I won't bother digging down to find if your description here matches the facts. But obviously, storage ponds of many sorts can have, and have had, seriously harmful effects on downstream water systems or nearby wells when those ponds' integrity has been breached or where leaks have occurred. Concern for such ponds is entirely rational.
Quote:
The result being effective ownership of the property by an EPA
That's a notion which seems to match a certain aspect of your ideology but it is incoherent. When the police cordon off a city block because some guy is running around shooting people, are the police guilty of taking effective ownership of that city block? When a community or city is forced by civic authorities to evacuate (as in Alberta last year and BC this year) because of an approaching wildfire, is that such an instance of taking ownership? When an electrical inspector stops construction on a house or building because of fire-code violations, is that taking ownership? All are examples of a government entity of some sort exerting temporary control of an area for very sound reasons.
Quote:
construction puddle
I recall you using that phrase previously. Do you by any chance have a photo of this "puddle"? Were children running through it and splashing happily as children do after a rainfall? I'd imagine that this "puddle" posed some risks of some sort to the bay below. Are you asserting there were no risks? That the EPA moved for no rational reason at all but did it merely because they could? Because the individuals involved just desire power?
0 Replies
 
revelette1
 
  5  
Tue 1 Aug, 2017 07:30 pm
Quote:
Boy Scouts 'unaware' of call Trump said he received praising speech

President Donald Trump told the Wall Street Journal that after his controversial speech at the Boy Scouts National Jamboree in West Virginia, the head of the Boy Scouts called him and told him it was the greatest speech that was ever made to them.
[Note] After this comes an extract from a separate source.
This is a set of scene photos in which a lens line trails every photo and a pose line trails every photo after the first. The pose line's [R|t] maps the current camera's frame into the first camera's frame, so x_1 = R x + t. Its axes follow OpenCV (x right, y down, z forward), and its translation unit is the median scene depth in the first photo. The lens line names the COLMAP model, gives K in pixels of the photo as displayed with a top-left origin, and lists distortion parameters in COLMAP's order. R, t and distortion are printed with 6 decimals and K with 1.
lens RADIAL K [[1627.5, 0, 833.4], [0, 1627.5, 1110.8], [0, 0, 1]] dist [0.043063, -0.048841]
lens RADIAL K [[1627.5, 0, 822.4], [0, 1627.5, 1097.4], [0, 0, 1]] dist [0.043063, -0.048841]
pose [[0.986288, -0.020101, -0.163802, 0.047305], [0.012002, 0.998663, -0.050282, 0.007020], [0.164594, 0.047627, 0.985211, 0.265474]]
But the organization told TIME they are unaware of any call from national leadership placed to the White House.

“The Chief Scout Executive’s message to the Scouting community speaks for itself,” the organization said, referring to a July 27 statement from Michael Surbaugh, the Chief Scout Executive for the Boy Scouts of America, who apologized to anyone in the scouting community who could have been offended or alarmed by the political rhetoric in the speech.


TIME
blatham
 
  4  
Tue 1 Aug, 2017 07:31 pm
@farmerman,
Quote:
get sirius
You got a laugh out of me with that, you bastard.